Hun lime y Ted

À force d’écouter Spo­ti­fy, il fal­lait s’y attendre : j’ai les tym­pans qui saignent.

C’est pas une ques­tion d’excès : je sais sélec­tion­ner de la musique qui me plaît et régler le volume pour pas qu’elle me fasse mal.

C’est juste la pub épi­so­dique qui pousse à ache­ter un abon­ne­ment. Ça donne des “je suis sûre que vous avez déjà pen­sé à vous abon­ner à Spo­ti­fy Unli­mi­ted”, “Spo­ti­fy Unli­mi­ted est fait pour vous”, tout ça.

Sur le prin­cipe, rien que mon cer­veau ne pût igno­rer comme il zappe auto­ma­ti­que­ment les “LibreOf­fice 3.3, j’ai eu une assez bonne note” et autres “Dacia, le plai­sir de conduire”.

Sauf qu’il y a ce petit détail qui me fait sai­gner les oreilles et me donne envie de tuer des orang-outan (c’est vrai, pour­quoi tou­jours des pan­das ?) : la pro­non­cia­tion.

La demoi­selle qui fait la pub pro­nonce en effet “Spo­ti­fy Unli­mi­ted” de la manière sui­vante : /spo,tifaj (jusque là, tout va bien) œ̃limi’tɛd̪/.

Et moi, ce “Hun lime y Ted” m’écorche l’oreille aus­si sûre­ment que si j’avais confon­du un coton-tige et un cure-dent émé­ché.

En même temps, c’est peut-être un bon moyen de me pous­ser à m’abonner : 5 € par mois pour plus entendre cette hor­reur, c’est assez rai­son­nable. En prime, je pour­rais pas­ser par la bêta Linux native au lieu de Wine.
+-------+
**Consigne 1:**
Recopiez fidèlement le passage du texte proposé, de « C’est pas une » à « pan­das ?) : la pro­non­cia­tion. ».
**Consigne 2:**
D'après le texte proposé, combien coûte l'abonnement mensuel envisagé ?
**Consigne 3:**
Réécrivez plus brièvement le paragraphe du texte proposé qui commence par « En même temps, c'est peut-être un bon moyen », en conservant ses informations principales.
Les enregistrements n'interviennent d'aucune façon dans ce travail.

**Les données:**
+-------+
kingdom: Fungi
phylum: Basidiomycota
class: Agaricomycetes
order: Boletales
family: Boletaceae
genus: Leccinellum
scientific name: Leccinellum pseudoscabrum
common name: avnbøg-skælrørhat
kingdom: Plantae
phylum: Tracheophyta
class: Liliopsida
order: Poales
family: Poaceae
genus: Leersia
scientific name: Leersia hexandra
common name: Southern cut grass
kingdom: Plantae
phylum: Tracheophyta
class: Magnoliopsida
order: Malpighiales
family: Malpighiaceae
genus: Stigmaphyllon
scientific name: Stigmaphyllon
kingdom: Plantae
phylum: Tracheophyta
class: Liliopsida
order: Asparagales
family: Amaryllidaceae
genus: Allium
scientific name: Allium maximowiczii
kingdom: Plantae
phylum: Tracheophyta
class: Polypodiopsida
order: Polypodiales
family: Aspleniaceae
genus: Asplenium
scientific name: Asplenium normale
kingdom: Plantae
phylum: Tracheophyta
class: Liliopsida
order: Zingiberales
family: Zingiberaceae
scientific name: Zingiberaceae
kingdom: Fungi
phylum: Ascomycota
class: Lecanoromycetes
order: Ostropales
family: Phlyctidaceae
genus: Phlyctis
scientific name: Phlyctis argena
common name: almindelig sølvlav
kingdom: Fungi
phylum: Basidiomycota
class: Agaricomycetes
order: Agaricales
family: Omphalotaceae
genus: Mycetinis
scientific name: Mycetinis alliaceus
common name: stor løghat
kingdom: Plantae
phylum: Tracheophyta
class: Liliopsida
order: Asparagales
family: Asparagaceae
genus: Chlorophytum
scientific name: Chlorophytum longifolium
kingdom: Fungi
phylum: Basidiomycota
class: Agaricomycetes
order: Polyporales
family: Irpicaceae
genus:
+-------+
**Réponse rédigée 1:**
C’est pas une ques­tion d’excès : je sais sélec­tion­ner de la musique qui me plaît et régler le volume pour pas qu’elle me fasse mal.

C’est juste la pub épi­so­dique qui pousse à ache­ter un abon­ne­ment. Ça donne des “je suis sûre que vous avez déjà pen­sé à vous abon­ner à Spo­ti­fy Unli­mi­ted”, “Spo­ti­fy Unli­mi­ted est fait pour vous”, tout ça.

Sur le prin­cipe, rien que mon cer­veau ne pût igno­rer comme il zappe auto­ma­ti­que­ment les “LibreOf­fice 3.3, j’ai eu une assez bonne note” et autres “Dacia, le plai­sir de conduire”.

Sauf qu’il y a ce petit détail qui me fait sai­gner les oreilles et me donne envie de tuer des orang-outan (c’est vrai, pour­quoi tou­jours des pan­das ?) : la pro­non­cia­tion.

**Réponse rédigée 2:**
5 € par mois.

**Réponse rédigée 3:**
S'abonner pourrait être une solution : 5 € par mois pour ne plus entendre cette horreur semble raisonnable, et l'abonnement permettrait en outre d'utiliser la bêta Linux native plutôt que Wine.